■ Directions ■
Search through the entries for the word "sobre" and copy every line that has it.

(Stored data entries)
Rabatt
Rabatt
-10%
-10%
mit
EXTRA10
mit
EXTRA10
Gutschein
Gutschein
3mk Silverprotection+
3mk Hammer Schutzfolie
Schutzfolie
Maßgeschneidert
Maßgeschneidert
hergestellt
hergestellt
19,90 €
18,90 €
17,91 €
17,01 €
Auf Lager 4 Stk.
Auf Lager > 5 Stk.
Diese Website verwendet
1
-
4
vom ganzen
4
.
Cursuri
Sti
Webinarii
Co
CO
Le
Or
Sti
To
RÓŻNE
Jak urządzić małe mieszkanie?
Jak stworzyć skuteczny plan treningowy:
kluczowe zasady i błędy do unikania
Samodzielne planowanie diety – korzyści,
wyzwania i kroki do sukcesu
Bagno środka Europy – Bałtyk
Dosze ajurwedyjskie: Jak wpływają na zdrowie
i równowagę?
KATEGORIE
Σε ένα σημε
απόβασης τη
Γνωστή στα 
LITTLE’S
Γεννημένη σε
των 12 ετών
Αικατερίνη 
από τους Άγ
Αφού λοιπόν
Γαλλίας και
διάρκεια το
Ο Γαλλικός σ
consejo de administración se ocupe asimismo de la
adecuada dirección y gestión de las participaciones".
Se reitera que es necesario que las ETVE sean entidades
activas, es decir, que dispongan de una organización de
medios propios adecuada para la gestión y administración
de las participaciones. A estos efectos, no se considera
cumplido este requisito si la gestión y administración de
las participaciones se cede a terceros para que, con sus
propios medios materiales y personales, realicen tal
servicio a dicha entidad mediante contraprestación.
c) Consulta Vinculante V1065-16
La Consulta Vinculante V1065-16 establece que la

==

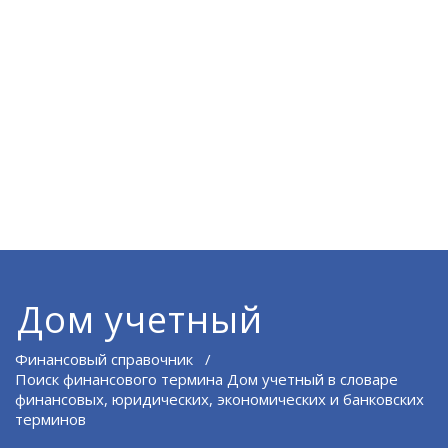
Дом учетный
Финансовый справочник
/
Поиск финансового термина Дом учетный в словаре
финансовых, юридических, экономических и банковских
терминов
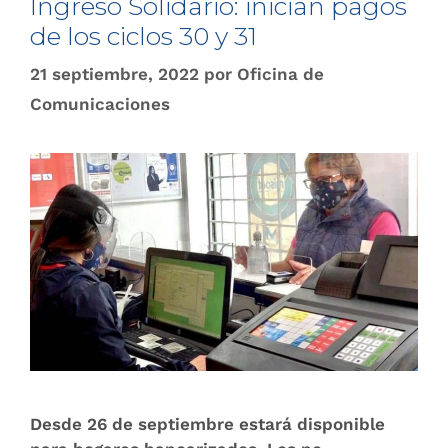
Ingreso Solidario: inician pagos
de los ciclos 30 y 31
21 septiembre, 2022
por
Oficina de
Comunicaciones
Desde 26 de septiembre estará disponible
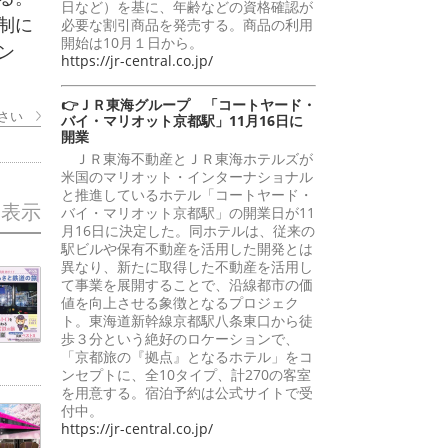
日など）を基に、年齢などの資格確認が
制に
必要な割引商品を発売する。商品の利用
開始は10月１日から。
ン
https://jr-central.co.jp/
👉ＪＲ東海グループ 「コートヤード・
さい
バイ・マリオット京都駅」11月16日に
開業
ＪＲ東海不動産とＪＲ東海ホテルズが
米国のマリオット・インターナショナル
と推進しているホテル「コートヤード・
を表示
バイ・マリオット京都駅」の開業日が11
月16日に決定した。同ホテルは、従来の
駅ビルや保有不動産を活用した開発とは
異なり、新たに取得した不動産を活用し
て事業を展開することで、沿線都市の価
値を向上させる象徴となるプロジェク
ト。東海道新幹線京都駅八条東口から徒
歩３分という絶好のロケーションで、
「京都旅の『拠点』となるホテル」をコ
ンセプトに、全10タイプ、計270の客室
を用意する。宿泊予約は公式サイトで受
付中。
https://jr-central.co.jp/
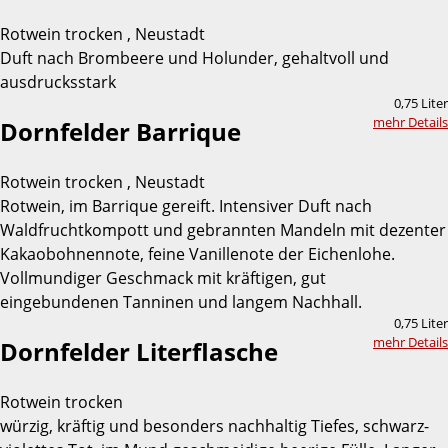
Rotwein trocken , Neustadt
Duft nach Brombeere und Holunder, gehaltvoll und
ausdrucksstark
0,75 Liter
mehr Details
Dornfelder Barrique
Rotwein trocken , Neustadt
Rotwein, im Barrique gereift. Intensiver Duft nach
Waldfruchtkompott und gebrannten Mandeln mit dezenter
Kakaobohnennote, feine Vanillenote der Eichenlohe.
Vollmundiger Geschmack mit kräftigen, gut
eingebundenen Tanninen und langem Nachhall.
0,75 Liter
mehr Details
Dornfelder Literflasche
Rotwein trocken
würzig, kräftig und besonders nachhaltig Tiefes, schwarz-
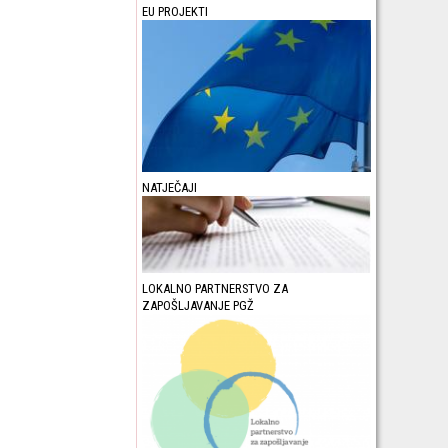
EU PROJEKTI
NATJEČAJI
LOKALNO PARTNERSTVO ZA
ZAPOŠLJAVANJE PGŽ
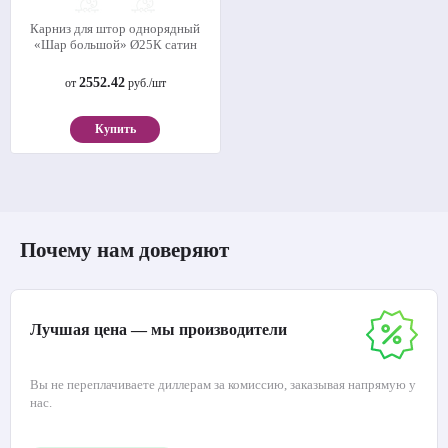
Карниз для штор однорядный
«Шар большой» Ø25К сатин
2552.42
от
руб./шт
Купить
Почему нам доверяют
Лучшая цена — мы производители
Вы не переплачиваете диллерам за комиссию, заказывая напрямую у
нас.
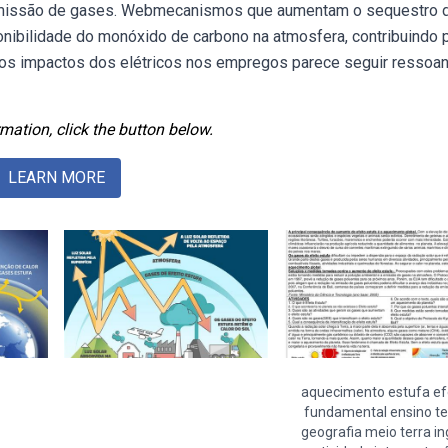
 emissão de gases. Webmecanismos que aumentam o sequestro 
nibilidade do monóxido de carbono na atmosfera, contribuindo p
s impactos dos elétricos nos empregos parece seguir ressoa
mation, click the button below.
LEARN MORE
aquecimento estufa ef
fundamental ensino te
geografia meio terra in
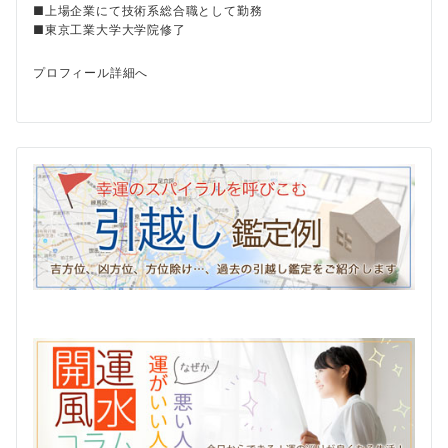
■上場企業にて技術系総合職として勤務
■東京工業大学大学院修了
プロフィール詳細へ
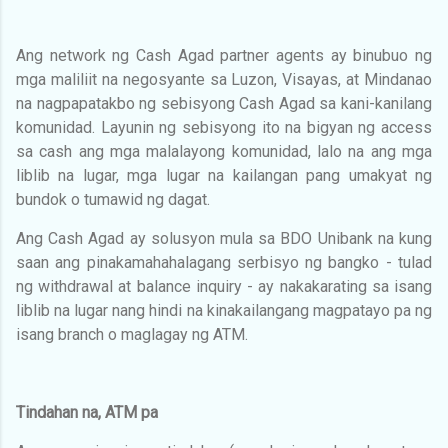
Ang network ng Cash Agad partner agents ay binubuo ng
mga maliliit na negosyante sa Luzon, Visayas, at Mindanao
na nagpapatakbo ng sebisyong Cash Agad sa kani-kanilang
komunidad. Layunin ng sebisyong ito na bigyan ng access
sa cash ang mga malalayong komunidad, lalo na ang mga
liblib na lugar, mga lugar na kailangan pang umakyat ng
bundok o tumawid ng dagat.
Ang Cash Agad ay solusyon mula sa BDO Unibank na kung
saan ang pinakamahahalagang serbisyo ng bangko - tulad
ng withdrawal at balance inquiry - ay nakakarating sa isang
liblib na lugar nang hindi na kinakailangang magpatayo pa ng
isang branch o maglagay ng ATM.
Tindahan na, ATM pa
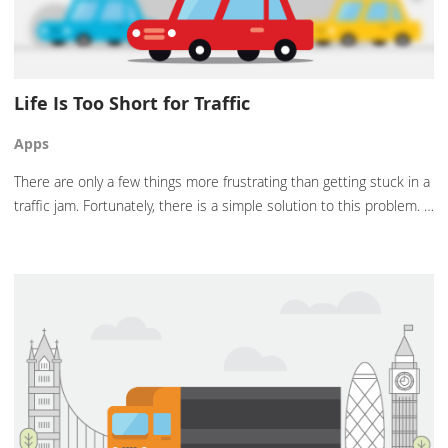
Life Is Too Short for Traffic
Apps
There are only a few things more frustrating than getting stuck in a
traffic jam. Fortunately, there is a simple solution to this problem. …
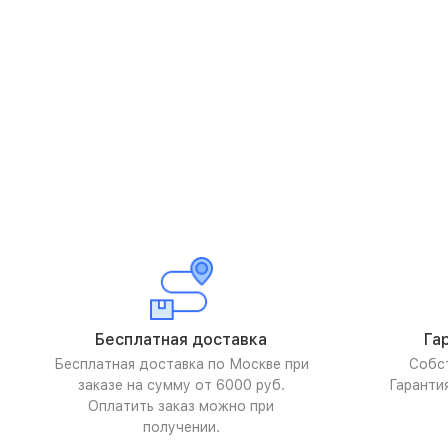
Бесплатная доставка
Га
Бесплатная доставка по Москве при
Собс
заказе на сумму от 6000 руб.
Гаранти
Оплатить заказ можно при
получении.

* * *

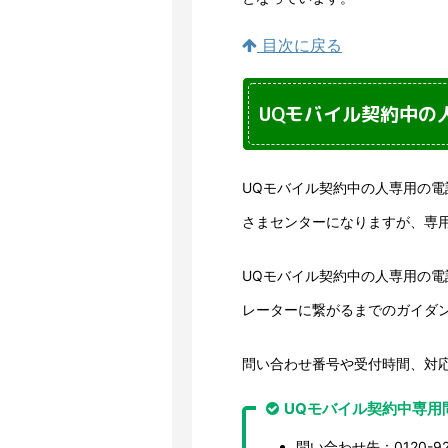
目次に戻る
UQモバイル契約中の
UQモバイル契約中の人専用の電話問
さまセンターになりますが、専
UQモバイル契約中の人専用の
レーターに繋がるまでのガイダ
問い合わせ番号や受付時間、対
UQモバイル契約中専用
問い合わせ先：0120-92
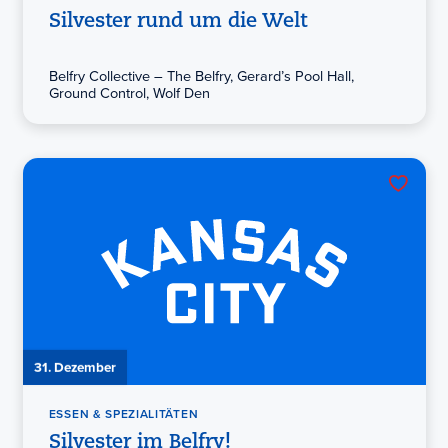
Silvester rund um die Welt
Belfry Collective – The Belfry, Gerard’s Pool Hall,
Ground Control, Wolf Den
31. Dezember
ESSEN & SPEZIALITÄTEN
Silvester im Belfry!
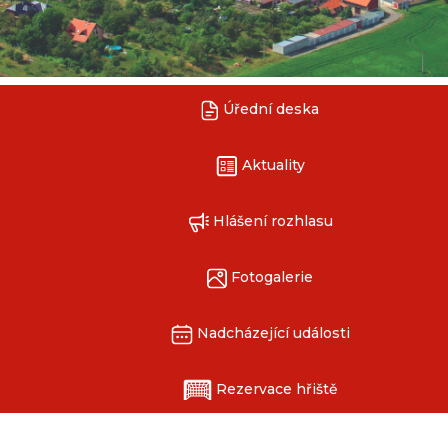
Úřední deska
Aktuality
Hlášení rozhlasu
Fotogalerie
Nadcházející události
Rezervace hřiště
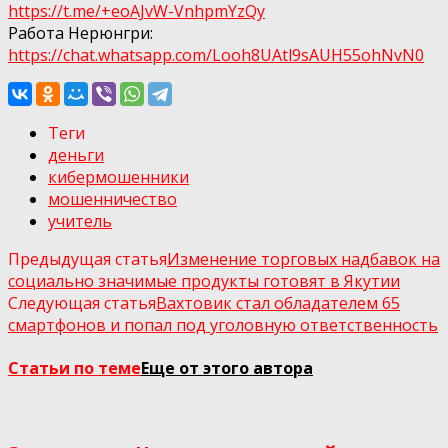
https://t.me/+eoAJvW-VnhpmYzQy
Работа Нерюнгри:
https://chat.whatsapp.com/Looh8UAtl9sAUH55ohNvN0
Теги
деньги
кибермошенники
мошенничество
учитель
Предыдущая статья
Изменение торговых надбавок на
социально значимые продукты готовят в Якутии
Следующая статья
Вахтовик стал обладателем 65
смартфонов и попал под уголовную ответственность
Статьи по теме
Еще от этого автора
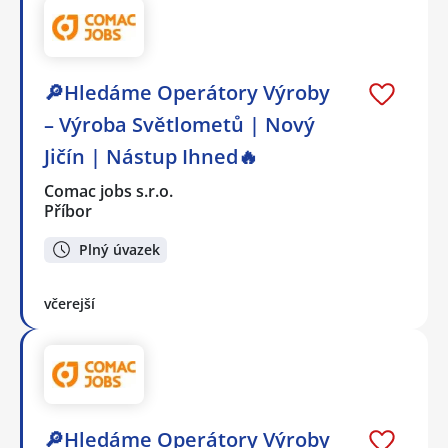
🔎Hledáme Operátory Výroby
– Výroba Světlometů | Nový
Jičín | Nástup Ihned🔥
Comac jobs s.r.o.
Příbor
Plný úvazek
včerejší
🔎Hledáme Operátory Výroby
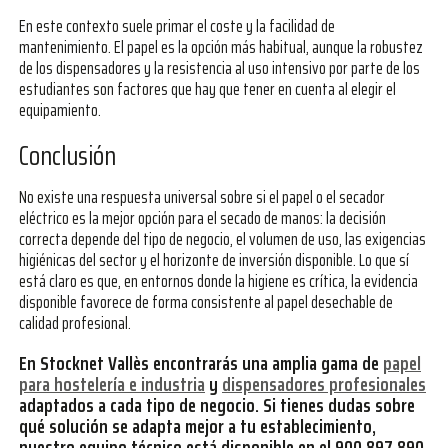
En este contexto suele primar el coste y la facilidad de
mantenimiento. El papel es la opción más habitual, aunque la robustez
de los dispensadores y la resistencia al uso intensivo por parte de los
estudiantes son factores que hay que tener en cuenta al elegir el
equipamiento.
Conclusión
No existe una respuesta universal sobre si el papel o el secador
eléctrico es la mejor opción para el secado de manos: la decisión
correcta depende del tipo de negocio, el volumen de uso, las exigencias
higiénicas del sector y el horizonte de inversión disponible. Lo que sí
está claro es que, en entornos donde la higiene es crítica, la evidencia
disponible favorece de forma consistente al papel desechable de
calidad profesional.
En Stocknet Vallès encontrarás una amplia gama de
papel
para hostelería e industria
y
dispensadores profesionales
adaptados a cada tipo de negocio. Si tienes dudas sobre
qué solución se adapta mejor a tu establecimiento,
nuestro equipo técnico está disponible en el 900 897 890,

■ Finished exercise ■
No existe una respuesta universal sobre si el papel o el secador
adaptados a cada tipo de negocio. Si tienes dudas sobre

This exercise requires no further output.